By Travis Johnson
Acclaimed Australian film director George Miller held forth on the breadth of his entire career at a special In Conversation event at NIDA last Thursday, covering not only the Mad Max franchise, but his endeavours in the realm of family films, Babe and Happy Feet.
Still, it was the Mad Max movies that attracted the most questions from the floor, and Miller detailed his struggles as an inexperienced filmmaker trying to mount the classic 1979 first installment.
“Someone said to me the great thing about being young is that you don’t know what you don’t know,” he said. “It took a year to write. It took 18 months to raise money from all of our friends and family and took 10 weeks to shoot. The first editor quit after 10 days, and I spent a year cutting it in a flat in North Melbourne. Somehow I knew there was something in there to massage out of it. And then Village Roadshow agreed to release it and it became a huge success in Australia, Japan and around the world.
“I realised that there was something else happening for its success, it was not a coincidence that in Japan they saw it as a samurai movie, in Scandinavia they saw it as a Viking movie, and the French picked it up as a western on wheels. I had tapped into the notion of a mythological character which is the lone warrior which you see over and again, in all cinema and folklore.”

He also expounded on the philosophy that drives him as an artist, saying, “What has kept me going was a deep and innate sense of inquiry about everything. I am always asking questions. Fundamental questions. If you do the preparation and apply intense rigor to everything that you do, then ultimately that earns your intuition the right to play. There is a direct interplay between the intellect and the intuition. And the more fuel that the intellect loads up for the intuition, the better.
“A lot of people get by on bluster and swagger and self-confidence. But I have found that the best directors and writers and actors have an innate humility that keeps them learning, that they never ever think that they know it all. There is never a sense of mastery. They are still searching and are still curious.”
Speaking about his experiences making the animated Happy Feet, he said, “While animation is not live, you can have the advantage of moving the camera around to different angles. But it’s the same as live movies, in that it is driven by performance. Working with Robin Williams was amazing in that way.”

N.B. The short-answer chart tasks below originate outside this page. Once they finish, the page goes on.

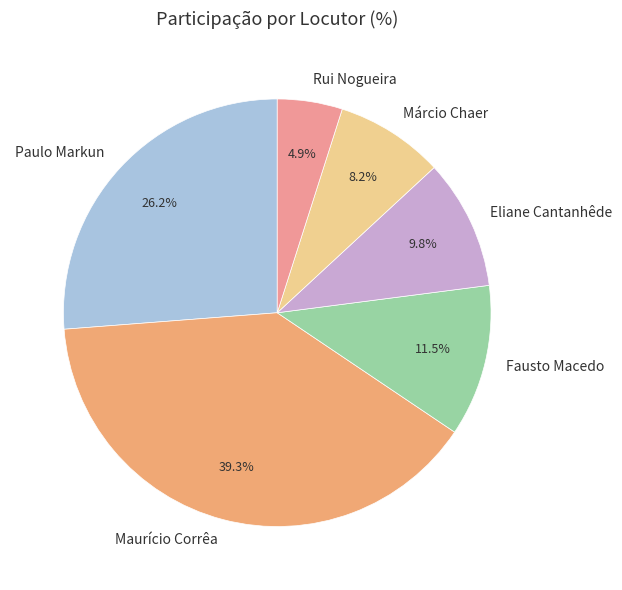

How many segments does this pie chart have?

6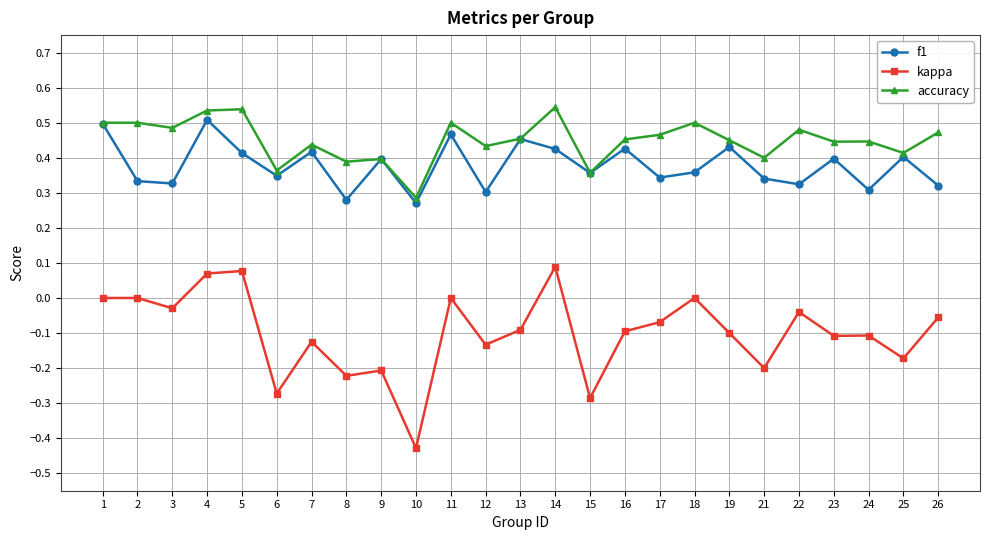

Is it true that kappa equals -0.1 at 17?

True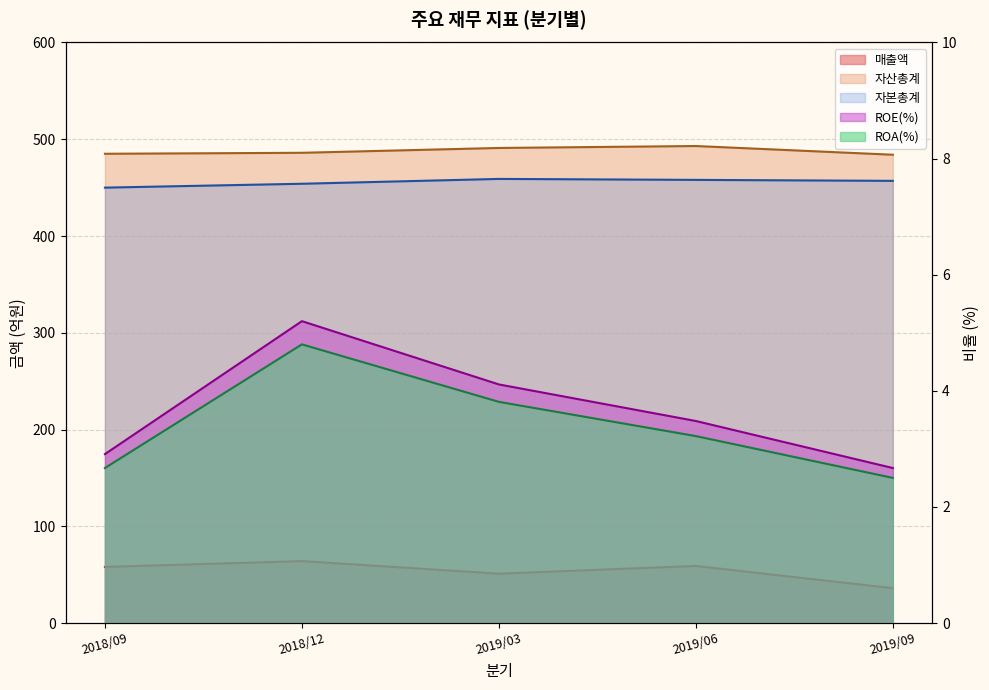

What is the difference between the maximum and minimum values in the 매출액 series?

28.0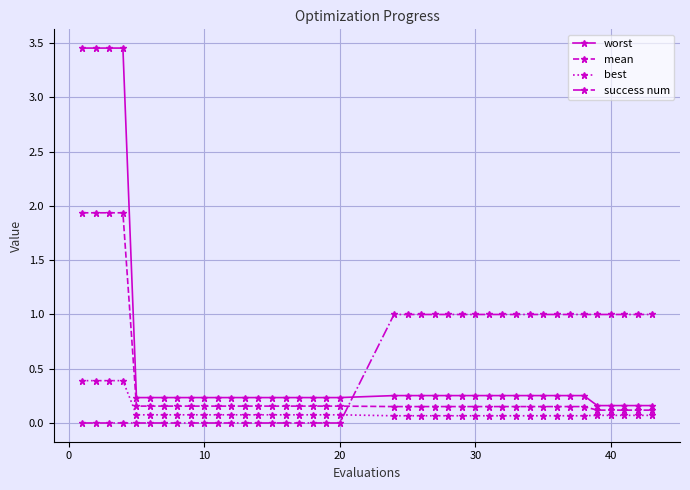

What is the maximum value for success num?

1.0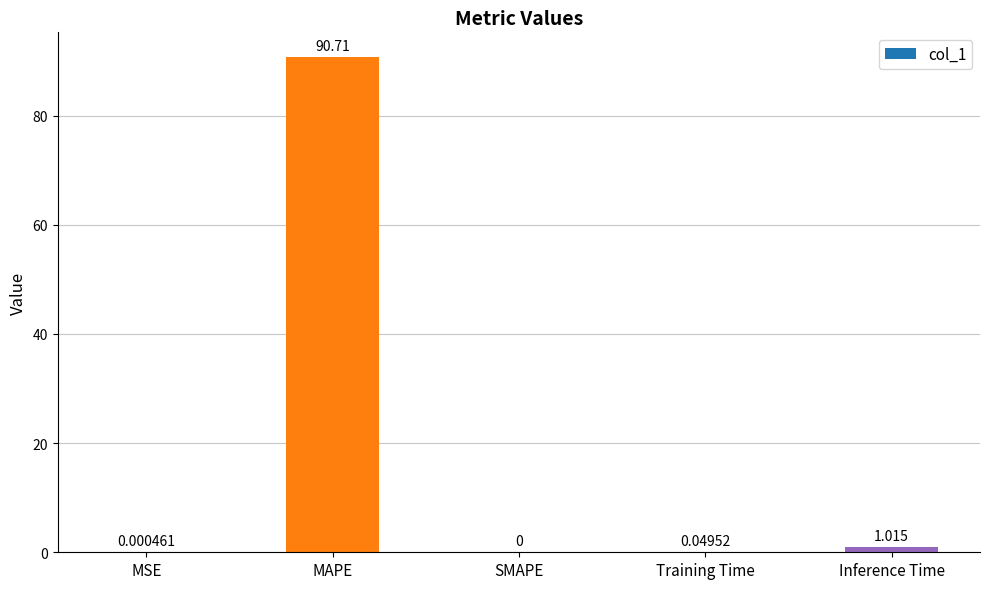

Which has a higher value, MAPE or MSE?

MAPE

He also cautioned the audience that it is hard graft and not innate gifts that win the day. “No matter how talented you are and how big your innate genius is, if you don’t drill down and work and really get all the skills under your belt, there is no way you can go out onto a stage or basketball court or football field and define the best of yourself. You might get lucky for a while. But you earn that moment. That’s what I learnt from actors Jack Nicholson and John Hargreaves and also writer Nick Enright, who I was also lucky enough to work with. He had that incredible discipline. He was a great teacher and understood the difference between preparation and execution.”
“NIDA was excited to welcome an artist who has changed the landscape of film, and is a major figure in the Australian industry,” NIDA Director/CEO Kate Cherry enthused. “George is a phenomenal powerhouse and as a co-founder of the production houses Kennedy Miller Mitchell and Dr. D Studios is heavily involved in creating the movies of the future.”